## Your assignment:
Reformat all of the lines below into a numbered list, dropping any blank lines.

────────────────

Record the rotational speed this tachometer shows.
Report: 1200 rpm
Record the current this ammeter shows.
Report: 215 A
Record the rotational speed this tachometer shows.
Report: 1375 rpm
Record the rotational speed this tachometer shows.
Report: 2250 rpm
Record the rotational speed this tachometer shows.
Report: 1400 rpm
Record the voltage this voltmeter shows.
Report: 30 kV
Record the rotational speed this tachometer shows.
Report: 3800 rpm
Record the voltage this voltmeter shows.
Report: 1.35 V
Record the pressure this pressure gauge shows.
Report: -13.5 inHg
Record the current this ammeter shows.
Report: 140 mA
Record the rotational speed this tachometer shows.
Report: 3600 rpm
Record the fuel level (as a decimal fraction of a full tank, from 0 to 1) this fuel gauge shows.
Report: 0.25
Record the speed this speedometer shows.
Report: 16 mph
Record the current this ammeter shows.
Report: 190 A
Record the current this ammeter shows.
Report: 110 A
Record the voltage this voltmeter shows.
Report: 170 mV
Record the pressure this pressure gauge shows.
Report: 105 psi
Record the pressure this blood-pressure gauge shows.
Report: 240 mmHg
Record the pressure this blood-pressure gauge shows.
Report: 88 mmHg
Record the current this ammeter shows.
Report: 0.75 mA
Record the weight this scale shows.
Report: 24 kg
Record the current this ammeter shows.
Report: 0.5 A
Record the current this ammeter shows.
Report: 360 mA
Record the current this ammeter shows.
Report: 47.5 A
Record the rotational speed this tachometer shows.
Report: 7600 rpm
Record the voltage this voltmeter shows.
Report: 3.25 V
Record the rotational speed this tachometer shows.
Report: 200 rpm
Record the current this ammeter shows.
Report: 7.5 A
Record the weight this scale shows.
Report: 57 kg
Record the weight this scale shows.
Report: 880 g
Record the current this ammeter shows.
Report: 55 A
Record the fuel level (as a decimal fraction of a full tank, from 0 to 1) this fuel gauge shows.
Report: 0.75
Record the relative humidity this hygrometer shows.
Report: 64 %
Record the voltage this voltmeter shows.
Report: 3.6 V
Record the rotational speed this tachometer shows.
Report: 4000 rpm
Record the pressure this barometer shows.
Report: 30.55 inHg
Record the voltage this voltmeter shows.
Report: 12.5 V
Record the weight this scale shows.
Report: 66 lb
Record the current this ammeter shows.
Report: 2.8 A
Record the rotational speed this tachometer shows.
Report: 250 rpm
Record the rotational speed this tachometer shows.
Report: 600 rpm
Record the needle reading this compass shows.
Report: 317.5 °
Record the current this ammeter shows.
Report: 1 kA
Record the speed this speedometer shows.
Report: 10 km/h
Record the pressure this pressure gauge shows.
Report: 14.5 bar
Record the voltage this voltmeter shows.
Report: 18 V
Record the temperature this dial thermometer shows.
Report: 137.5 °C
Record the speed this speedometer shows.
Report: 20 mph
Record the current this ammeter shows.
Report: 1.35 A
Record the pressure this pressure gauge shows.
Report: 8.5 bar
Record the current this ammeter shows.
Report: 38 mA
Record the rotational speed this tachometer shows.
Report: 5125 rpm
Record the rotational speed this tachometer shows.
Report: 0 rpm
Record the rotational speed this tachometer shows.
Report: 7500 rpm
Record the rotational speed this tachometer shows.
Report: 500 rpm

────────────────

## Solution:
1. Record the rotational speed this tachometer shows.
2. Report: 1200 rpm
3. Record the current this ammeter shows.
4. Report: 215 A
5. Record the rotational speed this tachometer shows.
6. Report: 1375 rpm
7. Record the rotational speed this tachometer shows.
8. Report: 2250 rpm
9. Record the rotational speed this tachometer shows.
10. Report: 1400 rpm
11. Record the voltage this voltmeter shows.
12. Report: 30 kV
13. Record the rotational speed this tachometer shows.
14. Report: 3800 rpm
15. Record the voltage this voltmeter shows.
16. Report: 1.35 V
17. Record the pressure this pressure gauge shows.
18. Report: -13.5 inHg
19. Record the current this ammeter shows.
20. Report: 140 mA
21. Record the rotational speed this tachometer shows.
22. Report: 3600 rpm
23. Record the fuel level (as a decimal fraction of a full tank, from 0 to 1) this fuel gauge shows.
24. Report: 0.25
25. Record the speed this speedometer shows.
26. Report: 16 mph
27. Record the current this ammeter shows.
28. Report: 190 A
29. Record the current this ammeter shows.
30. Report: 110 A
31. Record the voltage this voltmeter shows.
32. Report: 170 mV
33. Record the pressure this pressure gauge shows.
34. Report: 105 psi
35. Record the pressure this blood-pressure gauge shows.
36. Report: 240 mmHg
37. Record the pressure this blood-pressure gauge shows.
38. Report: 88 mmHg
39. Record the current this ammeter shows.
40. Report: 0.75 mA
41. Record the weight this scale shows.
42. Report: 24 kg
43. Record the current this ammeter shows.
44. Report: 0.5 A
45. Record the current this ammeter shows.
46. Report: 360 mA
47. Record the current this ammeter shows.
48. Report: 47.5 A
49. Record the rotational speed this tachometer shows.
50. Report: 7600 rpm
51. Record the voltage this voltmeter shows.
52. Report: 3.25 V
53. Record the rotational speed this tachometer shows.
54. Report: 200 rpm
55. Record the current this ammeter shows.
56. Report: 7.5 A
57. Record the weight this scale shows.
58. Report: 57 kg
59. Record the weight this scale shows.
60. Report: 880 g
61. Record the current this ammeter shows.
62. Report: 55 A
63. Record the fuel level (as a decimal fraction of a full tank, from 0 to 1) this fuel gauge shows.
64. Report: 0.75
65. Record the relative humidity this hygrometer shows.
66. Report: 64 %
67. Record the voltage this voltmeter shows.
68. Report: 3.6 V
69. Record the rotational speed this tachometer shows.
70. Report: 4000 rpm
71. Record the pressure this barometer shows.
72. Report: 30.55 inHg
73. Record the voltage this voltmeter shows.
74. Report: 12.5 V
75. Record the weight this scale shows.
76. Report: 66 lb
77. Record the current this ammeter shows.
78. Report: 2.8 A
79. Record the rotational speed this tachometer shows.
80. Report: 250 rpm
81. Record the rotational speed this tachometer shows.
82. Report: 600 rpm
83. Record the needle reading this compass shows.
84. Report: 317.5 °
85. Record the current this ammeter shows.
86. Report: 1 kA
87. Record the speed this speedometer shows.
88. Report: 10 km/h
89. Record the pressure this pressure gauge shows.
90. Report: 14.5 bar
91. Record the voltage this voltmeter shows.
92. Report: 18 V
93. Record the temperature this dial thermometer shows.
94. Report: 137.5 °C
95. Record the speed this speedometer shows.
96. Report: 20 mph
97. Record the current this ammeter shows.
98. Report: 1.35 A
99. Record the pressure this pressure gauge shows.
100. Report: 8.5 bar
101. Record the current this ammeter shows.
102. Report: 38 mA
103. Record the rotational speed this tachometer shows.
104. Report: 5125 rpm
105. Record the rotational speed this tachometer shows.
106. Report: 0 rpm
107. Record the rotational speed this tachometer shows.
108. Report: 7500 rpm
109. Record the rotational speed this tachometer shows.
110. Report: 500 rpm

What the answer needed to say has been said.